On 16 Dec 2013, at 20:06, meekerdb wrote:
On 12/16/2013 12:37 AM, Bruno Marchal wrote:
On 15 Dec 2013, at 17:04, John Clark wrote:
On Sun, Dec 15, 2013 at 4:04 AM, Bruno Marchal <marc...@ulb.ac.be>
wrote:
>>> you know in Helsinki that you will survive and feel to be in
only one city with probability one
>> That depends, Is "You" the Helsinki Man or the Moscow Man or
the Washington Man or John K Clark?
> They are the same man, we have already discussed this
If they are all the same man then the Washington Man is the
Helsinki Man, thus the report from the Moscow Man that he sees
Moscow and only Moscow is insufficient information
Exactly. As I said, we can only have a 3p confirmation of the comp
1p-indeterminacy by tracking and interviewing all copies (or some
reasonable sample).
to judge the quality of the prediction about which cities the
Helsinki Man will see, you've got to hear what the Washington Man
has to say too if you want to know if the prediction was correct;
Yes. And in the step 3 case, both confirms they see only one city,
and that gives the complete information each of them have access
too in the first person way. They both confirms that they were
unable to predict the city with certainty.

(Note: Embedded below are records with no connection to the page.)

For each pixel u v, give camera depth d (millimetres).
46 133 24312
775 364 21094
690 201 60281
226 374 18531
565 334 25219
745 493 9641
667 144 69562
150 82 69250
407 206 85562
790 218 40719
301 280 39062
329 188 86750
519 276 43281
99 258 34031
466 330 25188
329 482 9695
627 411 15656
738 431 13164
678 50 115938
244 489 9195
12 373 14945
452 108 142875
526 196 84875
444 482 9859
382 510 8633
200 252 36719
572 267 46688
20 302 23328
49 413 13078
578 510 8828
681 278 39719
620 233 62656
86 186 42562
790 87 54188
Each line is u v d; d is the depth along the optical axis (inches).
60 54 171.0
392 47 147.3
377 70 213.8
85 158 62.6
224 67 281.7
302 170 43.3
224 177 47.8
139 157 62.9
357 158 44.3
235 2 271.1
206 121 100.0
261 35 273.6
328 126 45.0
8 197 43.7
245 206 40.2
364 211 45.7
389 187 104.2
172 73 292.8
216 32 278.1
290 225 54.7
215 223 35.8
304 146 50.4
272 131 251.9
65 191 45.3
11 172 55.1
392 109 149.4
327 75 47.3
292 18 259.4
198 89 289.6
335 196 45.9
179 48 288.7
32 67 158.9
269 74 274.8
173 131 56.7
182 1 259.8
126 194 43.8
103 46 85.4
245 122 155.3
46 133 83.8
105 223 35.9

not that the accuracy of predictions has anything to do endowing
us with a sense of self. And they are NOT all the same man, they
are all John K Clark but the Moscow Man is not the Washington Man.
Exact. That is the root of the indeterminacy. They are the same
man, but their history have irreversibly differentiated.
We agree on all this, but this explains the 1-indeterminacy.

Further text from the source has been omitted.